Inquiets de voir Monsanto éventuellement les attaquer en justice pour l’utilisation de semences génétiquement modifiées et brevetées qui auraient contaminé leurs cultures, des exploitants bio américains poursuivent le géant de l’agrochimie dans un procès "préventif".

La plainte est portée par des agriculteurs bio et des producteurs de semences venus de tous les Etats-Unis, inquiets de voir leurs champs peut-être, un jour, "contaminés" par des OGM vendus par Monsanto. La grande majorité des cultures de céréales est de source OGM aux Etats-Unis : les semences sont brevetées et les agriculteurs doivent souscrire un contrat avec Monsanto pour les planter. Le contrat doit être renouvelé chaque année. En 2012, selon le ministère de l’Agriculture, 88% du maïs et 93% du soja plantés aux Etats-Unis étaient génétiquement modifiés. Les plaignants craignent qu’en cas de contamination, Monsanto ne porte plainte contre eux pour violation de brevets, puisque les agriculteurs utiliseraient, sans le vouloir, une semence brevetée.

Monsanto a gagné en première instance à New York en février, la juge qualifiant certains aspects de la plainte de "déraisonnables". Mais les agriculteurs ont fait appel, une audience qui s’est tenue jeudi à Washington. A l’extérieur de la cour d’appel, quelques dizaines d’exploitants s’étaient retrouvés pour mettre en garde l’opinion sur les dangers pesant sur leurs exploitations.
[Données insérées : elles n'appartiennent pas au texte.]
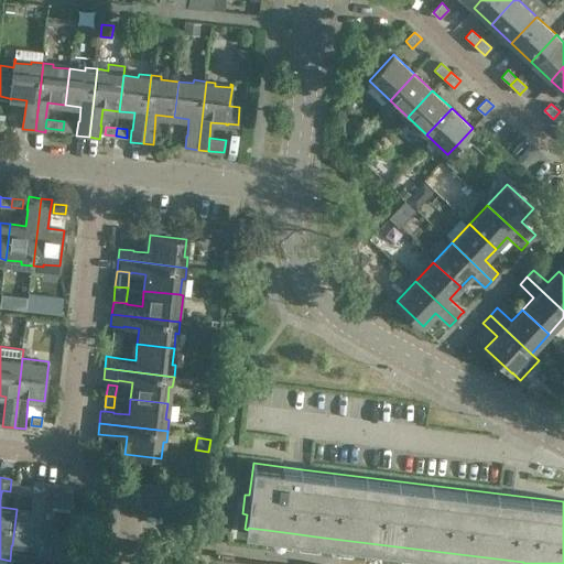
[(26,546),(26,550),(38,551),(45,483),(34,481),(32,495),(33,495),(31,511),(17,509),(12,545),(26,546)]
Selon leur avocat, Daniel Ravicher, il s’agit "d’obtenir un précédent pour protéger les autres à l’avenir".

Thomas Helsher, un responsable de Monsanto, a fermement rejeté l’idée que Monsanto intenterait le genre de procès décrits dans la plainte : "Les agriculteurs qui ne s’intéressent pas aux semences brevetées de Monsanto n’ont rationnellement pas à craindre de procès de la part de Monsanto, toute affirmation contraire étant, pour citer le tribunal de première instance, sans justification". Le professeur de droit Paul Heald estime quant à lui qu’il serait très difficile pour Monsanto de faire condamner un agriculteur qui utiliserait sans le vouloir des semences brevetées.

"Légumes en voie d’extinction"

Mais les partisans du bio vont plus loin et remettent en cause la validité, pourtant entérinée depuis les années 1980, du brevetage des semences génétiquement modifiées, au même titre que n’importe quelle autre invention. "Il est immoral que des entreprises volent au peuple le droit aux semences, et qu’elles les brevettent", argumente Jim Gerritsen, agriculteur dans le Maine et président de la principale association de plaignants.
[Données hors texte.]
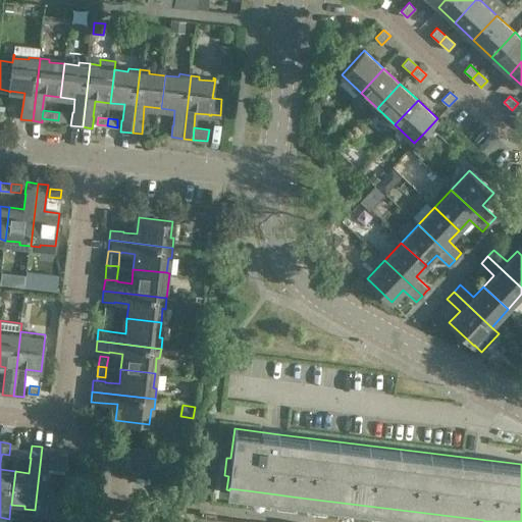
[(59,521),(68,450),(42,447),(35,510),(33,521),(59,521)]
Monsanto vend des semences OGM créées pour résister au pesticide Round Up vendu aussi par la firme. Si les agriculteurs conservaient ces semences d’une année sur l’autre, Monsanto perdrait tout son chiffre d’affaires. "Comme ses produits sont plutôt simples à répliquer, que ce soit les semences ou les produits chimiques, ses fortes marges dépendent de ses brevets", explique Dennis Crouch, spécialiste du droit des brevets et professeur de droit à l’Université du Missouri : "Monsanto surveille les grandes exploitations pour s’assurer que les agriculteurs ne violent ni brevets ni contrats".
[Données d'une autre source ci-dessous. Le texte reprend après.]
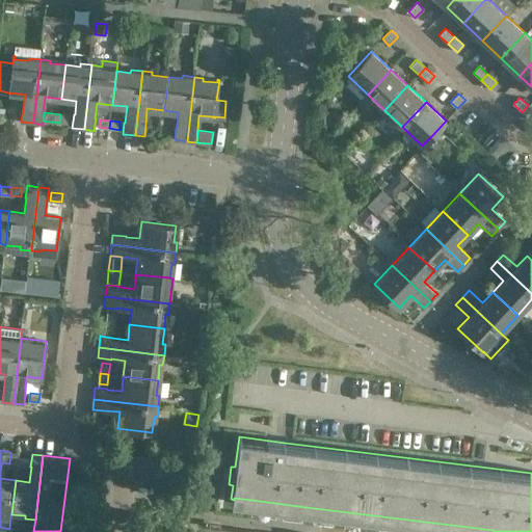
[(297,531),(295,531),(294,531),(264,531),(197,524),(197,521),(179,519),(177,531),(297,531)]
Dans une autre affaire, qui sera examinée le 19 février à la Cour suprême, un agriculteur est poursuivi pour avoir replanté des semences résistantes aux herbicides d’une saison sur l’autre. Le dossier est complexe, car Vernon Hugh Bowman a en fait mélangé des semences achetées à Monsanto et d’autres acquises à un producteur local. Si Monsanto remporte ces deux affaires, les partisans du bio entendent se battre hors des tribunaux pour défendre le bio et ce que l’agricultrice Sophie Maravell appelle les "légumes en voie d’extinction" - un paradoxe, alors que la consommation de bio affiche une croissance à deux chiffres chaque année aux Etats-Unis.